▶ _Exercise brief_
Pictures in the data must not be copied, but everything else should be output exactly.

▶ _Input_
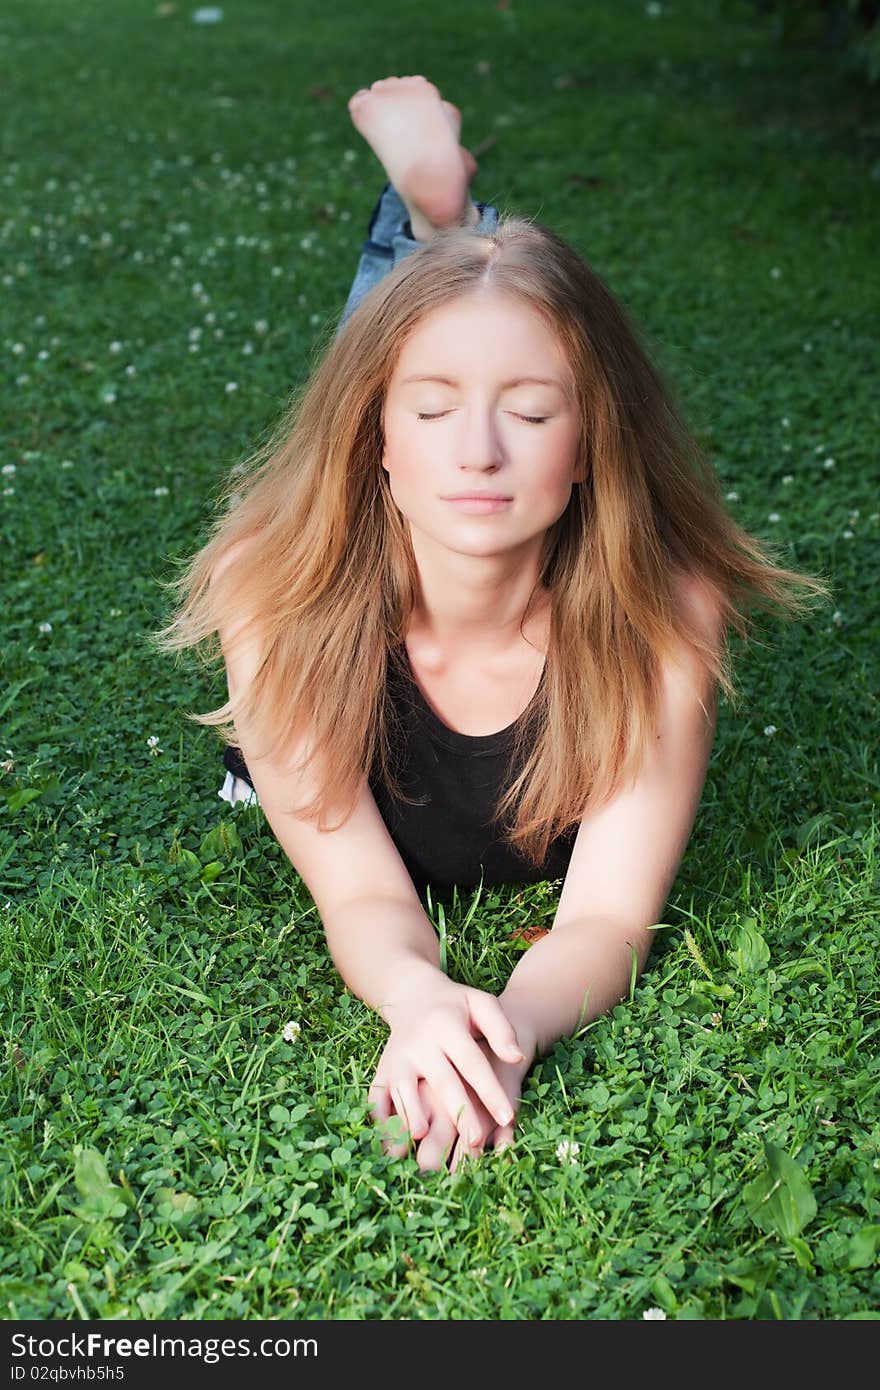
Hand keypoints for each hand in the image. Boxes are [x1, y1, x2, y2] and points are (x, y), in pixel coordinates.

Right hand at [368, 977, 525, 1157]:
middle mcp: (419, 1044)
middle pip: (441, 1082)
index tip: (508, 1117)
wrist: (413, 996)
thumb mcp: (480, 1004)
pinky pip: (377, 1096)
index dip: (490, 1091)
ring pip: (404, 1090)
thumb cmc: (455, 1006)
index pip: (472, 1062)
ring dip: (412, 1115)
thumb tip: (516, 1057)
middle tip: (475, 1141)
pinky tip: (389, 1141)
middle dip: (458, 1112)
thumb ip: (500, 1029)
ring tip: (422, 1139)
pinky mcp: (382, 1070)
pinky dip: (380, 1118)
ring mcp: (397, 1058)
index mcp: (447, 1026)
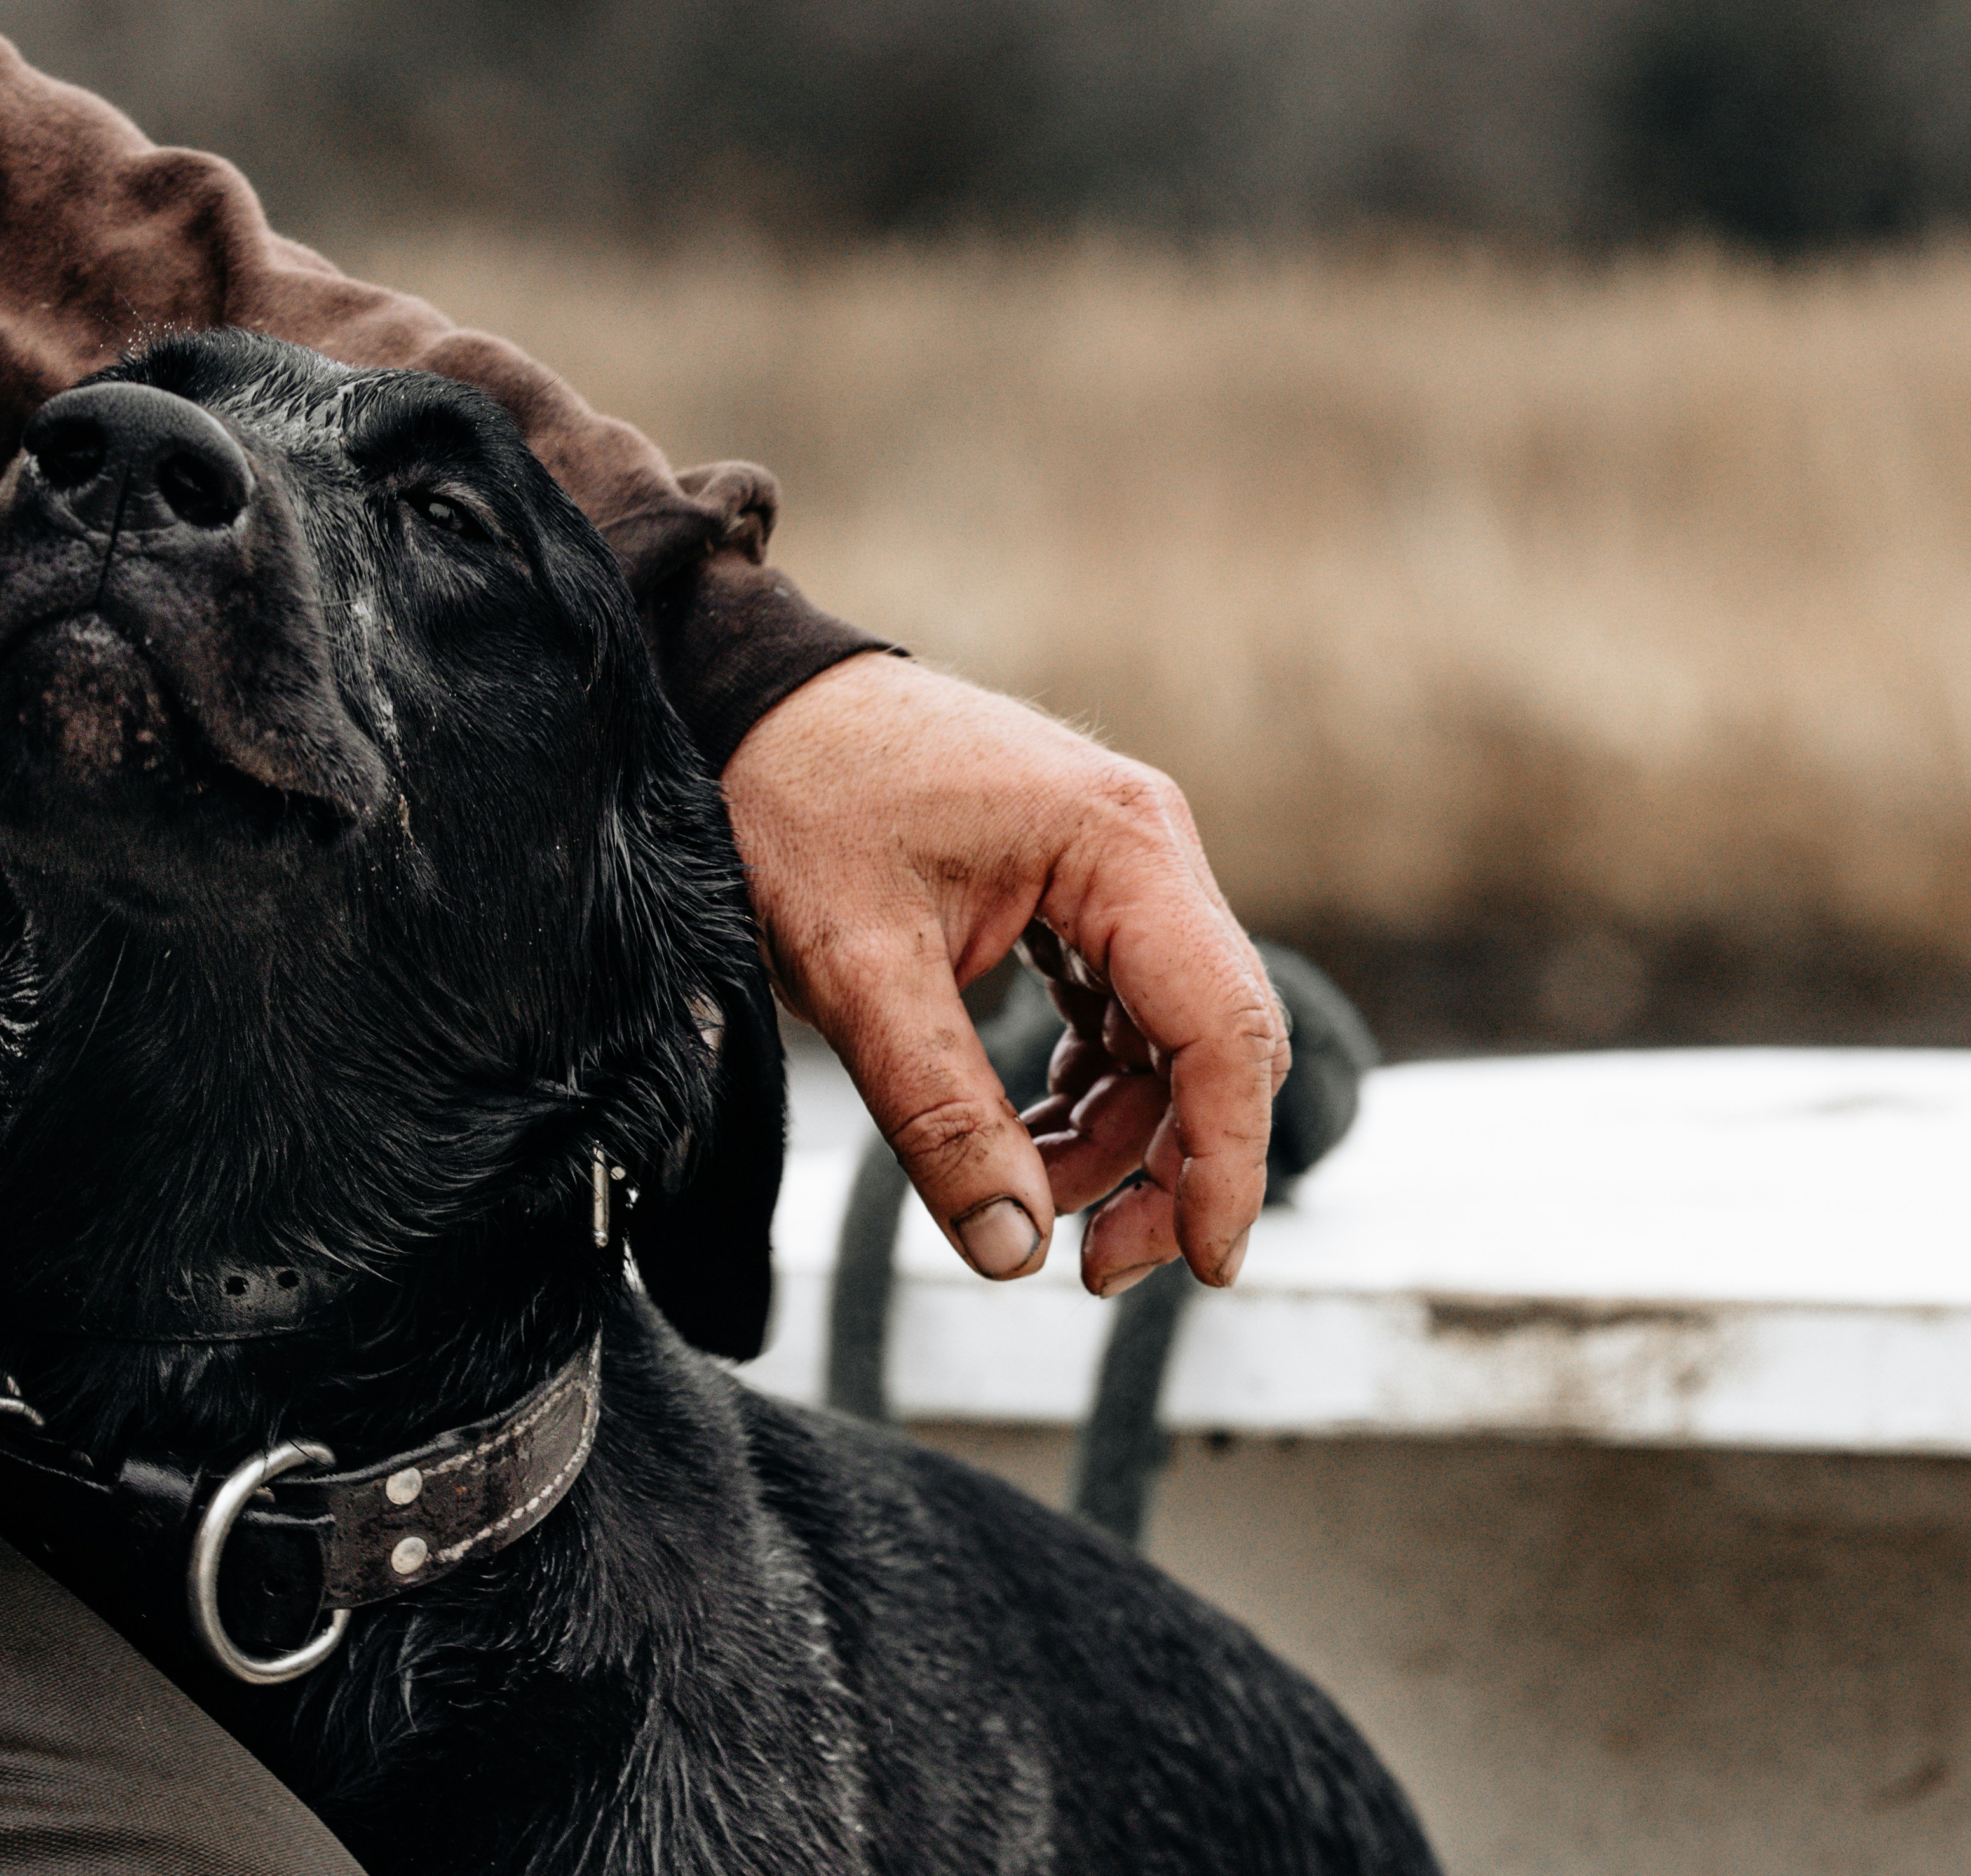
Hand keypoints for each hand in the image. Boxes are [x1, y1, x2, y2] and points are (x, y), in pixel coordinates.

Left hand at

▶ _Answer below_
Hand keypoints for each hand in the image. Boxes are [x1, y1, x2, y2] and points are (x, y), in pixel coordinates.

Right hand at [368, 977, 525, 1157]:
middle mcp: (419, 1044)
middle pip: (441, 1082)
index tip: (508, 1117)
wrist: (413, 996)
thumb mcp: (480, 1004)
pinky pip: (377, 1096)
index dip: (490, 1091)
ring pip: (404, 1090)
thumb cmc: (455, 1006)
index pip: (472, 1062)
ring dip: (412, 1115)
thumb tip: (516, 1057)
middle tip: (475, 1141)
pinky tip: (389, 1141)
middle dip: (458, 1112)
thumb ip: (500, 1029)
ring tip: (422, 1139)
pinky mcp: (382, 1070)
pinky dip: (380, 1118)
ring mcp: (397, 1058)
index mcp: (447, 1026)
Hand keypoints for each hand in the image. Boxes are [x1, y1, x2, y2] and points are (x, y), in pixel coordinates.

Left hand at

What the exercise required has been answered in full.